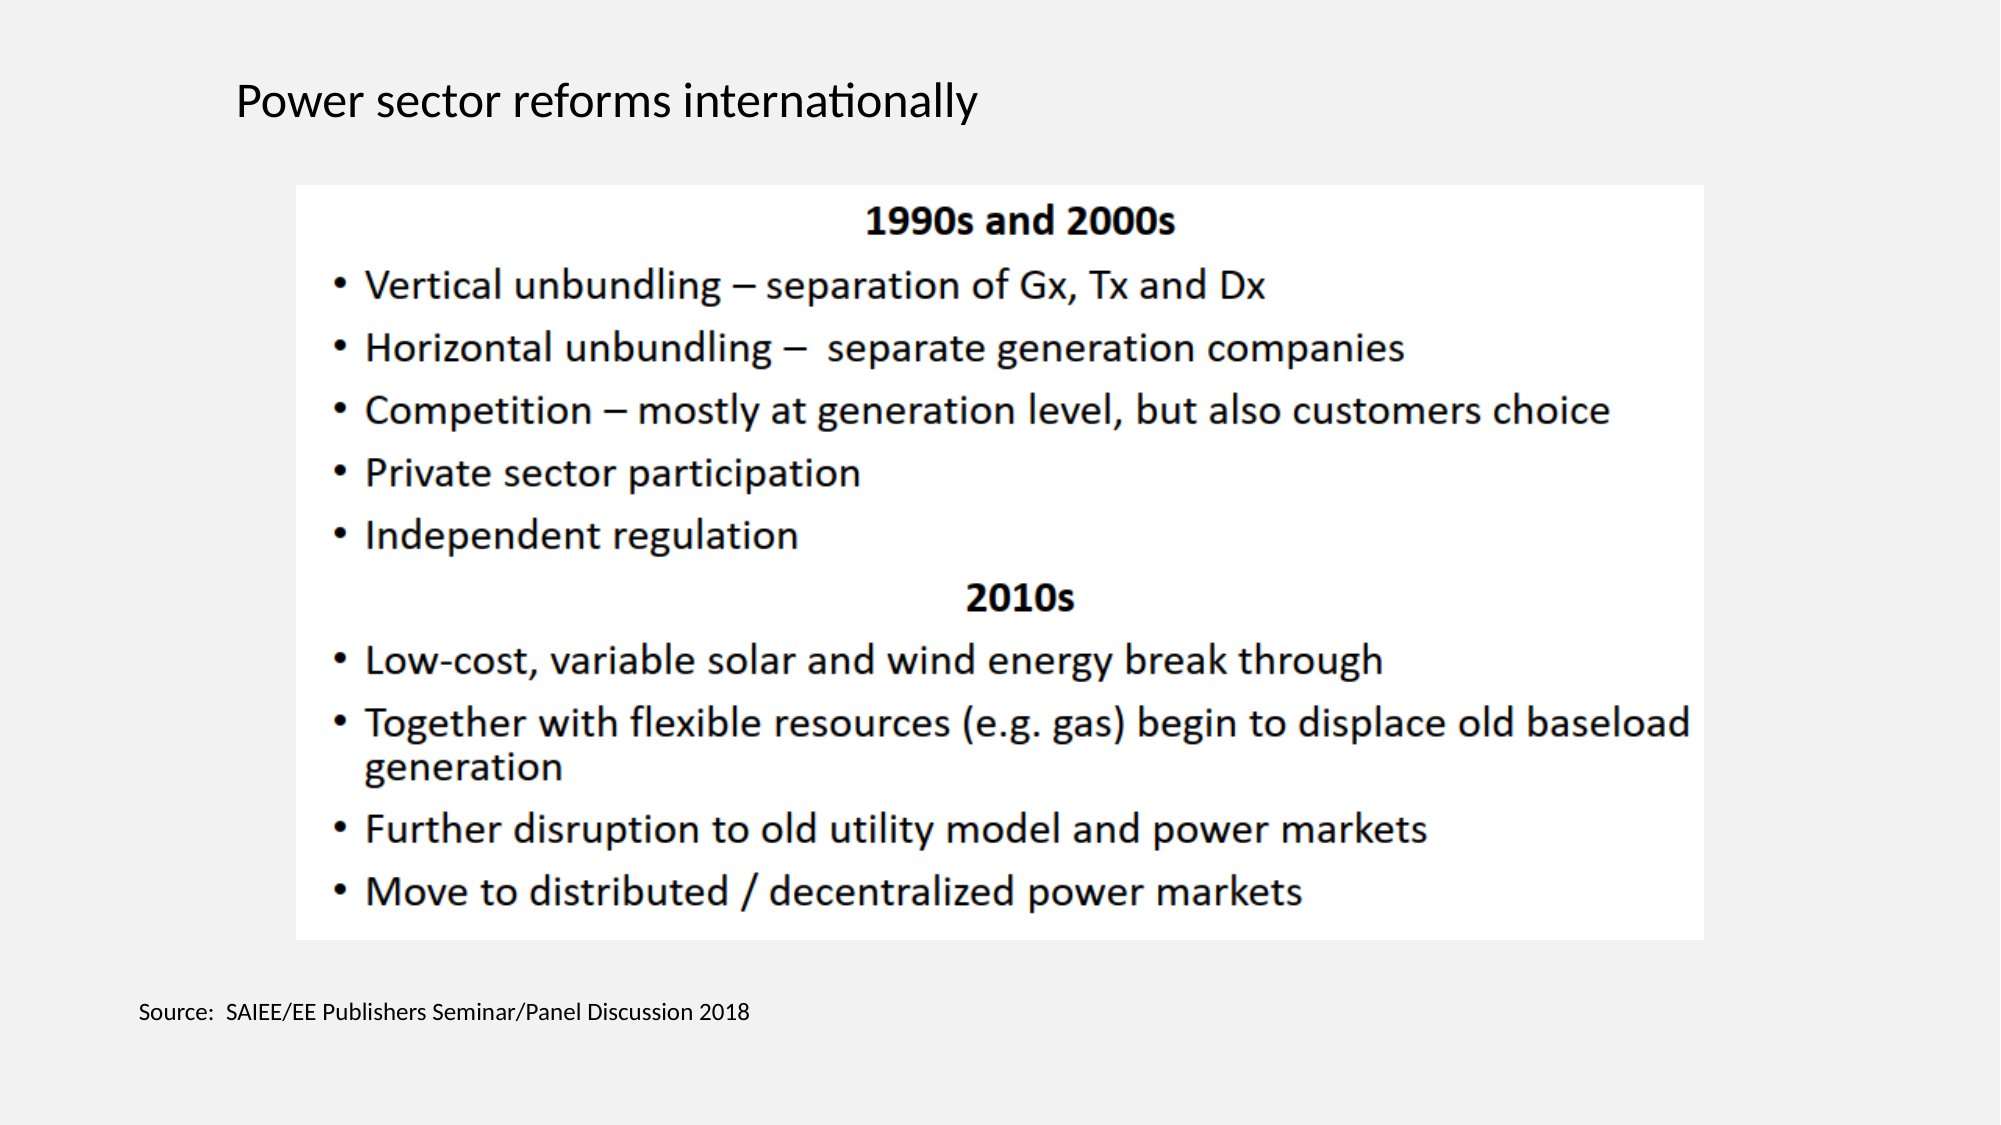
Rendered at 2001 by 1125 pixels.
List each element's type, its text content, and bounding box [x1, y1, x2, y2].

text_box Source: SAIEE/EE Publishers Seminar/Panel Discussion 2018 [124, 987, 1080, 1033]
picture [296, 185, 1704, 940]
text_box Power sector reforms internationally [221, 59, 1493, 135]
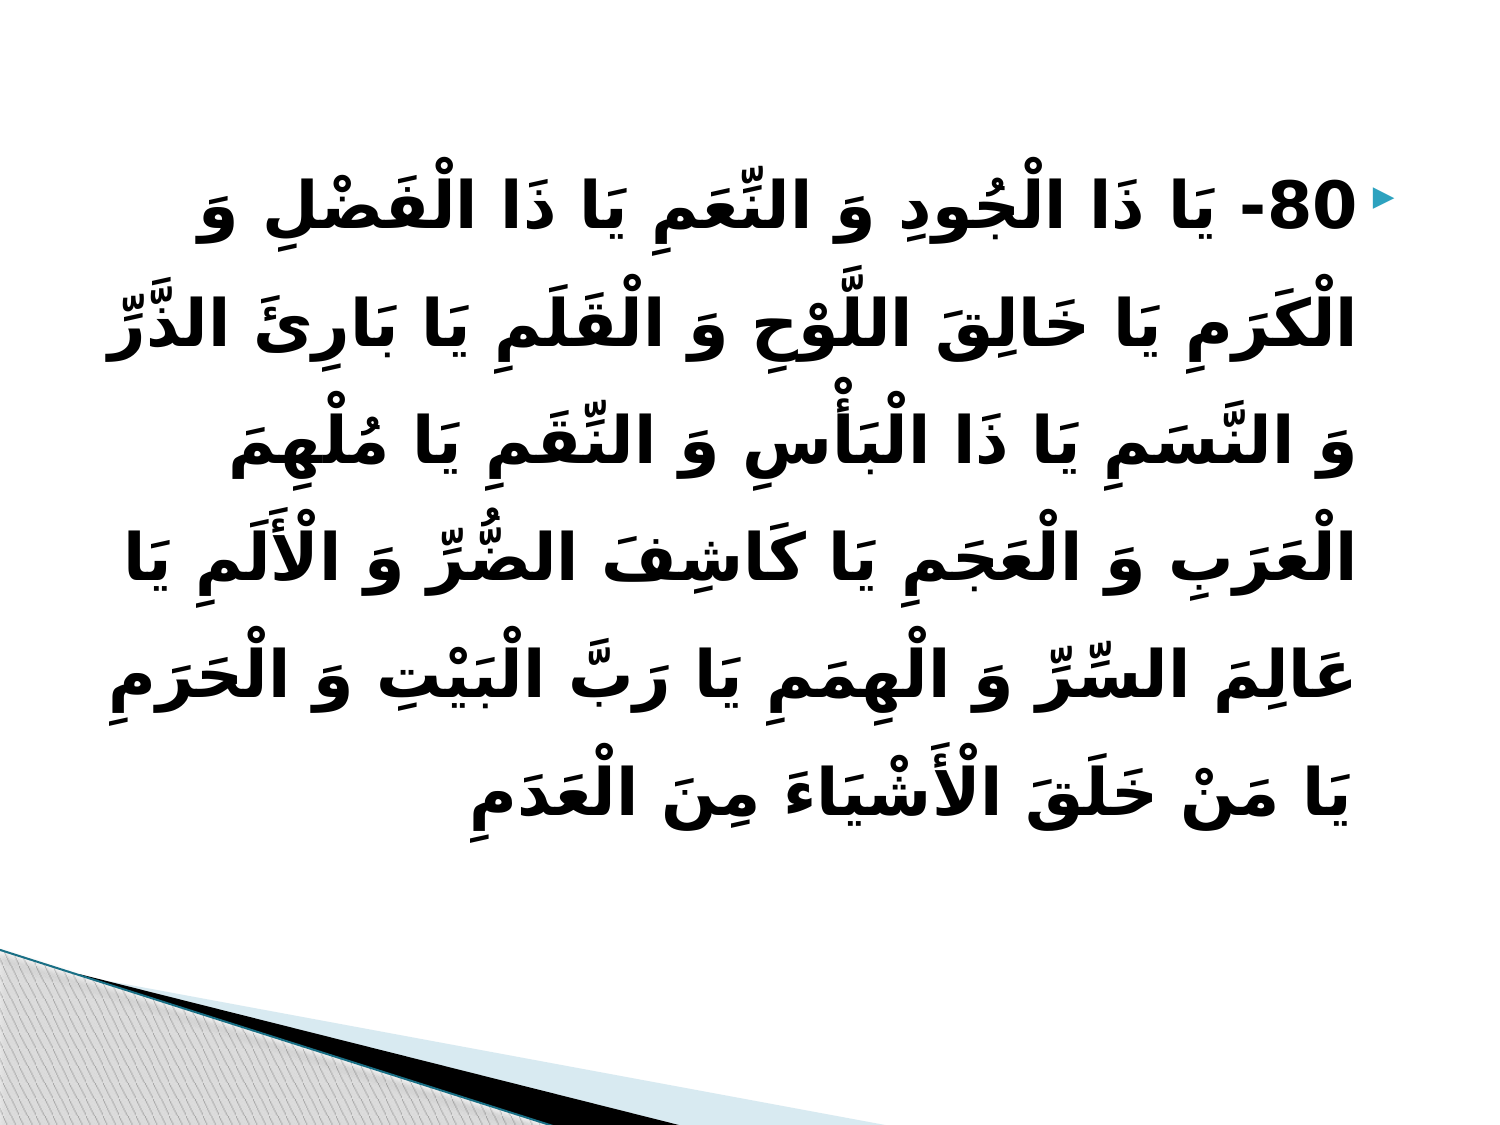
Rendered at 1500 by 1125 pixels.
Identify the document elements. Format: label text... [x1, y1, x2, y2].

list 80- یَا ذَا الْجُودِ وَ النِّعَمِ یَا ذَا الْفَضْلِ وَ الْکَرَمِ یَا خَالِقَ اللَّوْحِ وَ الْقَلَمِ یَا بَارِئَ الذَّرِّ وَ النَّسَمِ یَا ذَا الْبَأْسِ وَ النِّقَمِ یَا مُلْهِمَ الْعَرَبِ وَ الْعَجَمِ یَا کَاشِفَ الضُّرِّ وَ الْأَلَمِ یَا عَالِمَ السِّرِّ وَ الْهِمَمِ یَا رَبَّ الْبَیْتِ وَ الْحَرَمِ یَا مَنْ خَلَقَ الْأَشْیَاءَ مِنَ الْعَدَمِ [75, 117, 1425, 1000]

*The problem:* Within the records above, determine how many lines contain the word "pixels". Respond with that number and no other text.

*Task response:* 2